As part of the 1996 California Tobacco Survey – a random telephone survey of households in California – the researchers asked approximately 3,000 12-to-15-year-olds who had never smoked to name their favorite male and female screen actors. One-third of those surveyed named actors who smoked in the movies.
Favorite stars among girls, and movies in which they smoked were:
- Brad Pitt (Legends of the Fall, Sleepers)
- Sandra Bullock (In Love and War, The Net, Speed, A Time to Kill)
- Leonardo DiCaprio (The Basketball Diaries, Marvin’s Room, Romeo and Juliet)
- Winona Ryder (How to Make an American Quilt, Reality Bites)
- Demi Moore (The Juror, Now and Then)
- Drew Barrymore (Bad Girls, Batman Forever, Boys on the Side, Mad Love).
- Favorite stars among boys, and movies in which they smoked were:
- Pamela Anderson (Barb Wire, Best of Pamela Anderson)
- Sandra Bullock (In Love and War, The Net, Speed, A Time to Kill)
- Demi Moore (The Juror, Now and Then)
- Sharon Stone (Casino, Diabolique, Intersection, The Quick and the Dead, The Specialist).
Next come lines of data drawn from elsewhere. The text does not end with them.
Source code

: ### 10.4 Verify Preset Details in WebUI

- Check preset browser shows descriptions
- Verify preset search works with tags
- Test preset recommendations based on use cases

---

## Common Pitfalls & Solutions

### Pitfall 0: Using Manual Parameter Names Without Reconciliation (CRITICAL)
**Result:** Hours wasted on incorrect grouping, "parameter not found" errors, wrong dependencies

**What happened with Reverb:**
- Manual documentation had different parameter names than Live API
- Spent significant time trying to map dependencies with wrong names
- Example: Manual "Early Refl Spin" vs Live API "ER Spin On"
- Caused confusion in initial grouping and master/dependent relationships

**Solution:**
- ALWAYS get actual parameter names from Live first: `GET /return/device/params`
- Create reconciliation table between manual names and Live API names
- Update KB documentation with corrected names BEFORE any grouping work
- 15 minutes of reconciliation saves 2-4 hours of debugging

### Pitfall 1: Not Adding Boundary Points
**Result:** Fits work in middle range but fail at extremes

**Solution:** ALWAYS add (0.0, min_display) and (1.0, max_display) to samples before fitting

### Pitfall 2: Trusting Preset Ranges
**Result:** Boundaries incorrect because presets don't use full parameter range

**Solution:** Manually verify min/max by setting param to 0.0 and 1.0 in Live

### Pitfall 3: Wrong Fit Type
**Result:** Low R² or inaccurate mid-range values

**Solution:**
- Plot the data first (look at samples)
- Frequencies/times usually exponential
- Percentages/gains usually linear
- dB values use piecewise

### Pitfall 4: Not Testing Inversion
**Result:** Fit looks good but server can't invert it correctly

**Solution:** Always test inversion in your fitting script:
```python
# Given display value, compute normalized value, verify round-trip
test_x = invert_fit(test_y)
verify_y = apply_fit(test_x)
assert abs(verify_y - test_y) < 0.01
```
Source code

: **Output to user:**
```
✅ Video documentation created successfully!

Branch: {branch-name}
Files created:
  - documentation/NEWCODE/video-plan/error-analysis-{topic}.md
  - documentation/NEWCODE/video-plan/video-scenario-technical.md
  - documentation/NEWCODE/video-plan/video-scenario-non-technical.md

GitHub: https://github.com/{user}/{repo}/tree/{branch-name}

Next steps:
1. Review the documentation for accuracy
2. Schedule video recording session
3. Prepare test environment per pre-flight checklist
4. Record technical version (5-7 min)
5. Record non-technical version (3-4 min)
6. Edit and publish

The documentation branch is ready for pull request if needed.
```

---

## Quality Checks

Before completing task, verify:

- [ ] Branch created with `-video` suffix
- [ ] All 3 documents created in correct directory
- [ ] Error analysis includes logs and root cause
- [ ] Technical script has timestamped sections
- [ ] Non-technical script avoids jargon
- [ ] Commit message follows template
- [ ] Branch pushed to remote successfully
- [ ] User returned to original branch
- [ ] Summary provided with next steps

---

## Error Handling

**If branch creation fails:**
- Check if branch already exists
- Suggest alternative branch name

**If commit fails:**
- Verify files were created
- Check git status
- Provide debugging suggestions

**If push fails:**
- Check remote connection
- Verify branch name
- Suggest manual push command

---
The researchers then ranked the top 10 favorite actors separately for male and female adolescents. All the films featuring these stars in the three years before the survey (1994-96) were viewed and classified according to whether or not the star smoked on-screen. Taking a conservative approach, the researchers considered only the films of the most nominated stars, and did not identify a star as smoking on-screen unless the star smoked in two separate movies in the three-year period.
“These criteria would be expected to significantly underestimate exposure levels and to bias the analysis toward finding no effect of on-screen smoking among movie stars,” the authors wrote.
Still, girls whose favorite star smoked on-screen were 80 percent more likely to smoke by the time of the follow-up interview than their counterparts whose favorite star did not smoke on-screen. This finding was reached after researchers accounted for other independent predictors such as peer smoking, tobacco advertising and promotions, and parental disapproval of smoking.
After similar analyses to identify independent predictors among boys, the researchers found little change attributable to on-screen smoking.
“The lack of this effect among boys, we believe, is associated with movie genre preferences,” Pierce said. “Girls tend to like romance movies, where smoking is common. Boys prefer action films, which contain lower levels of star smoking.”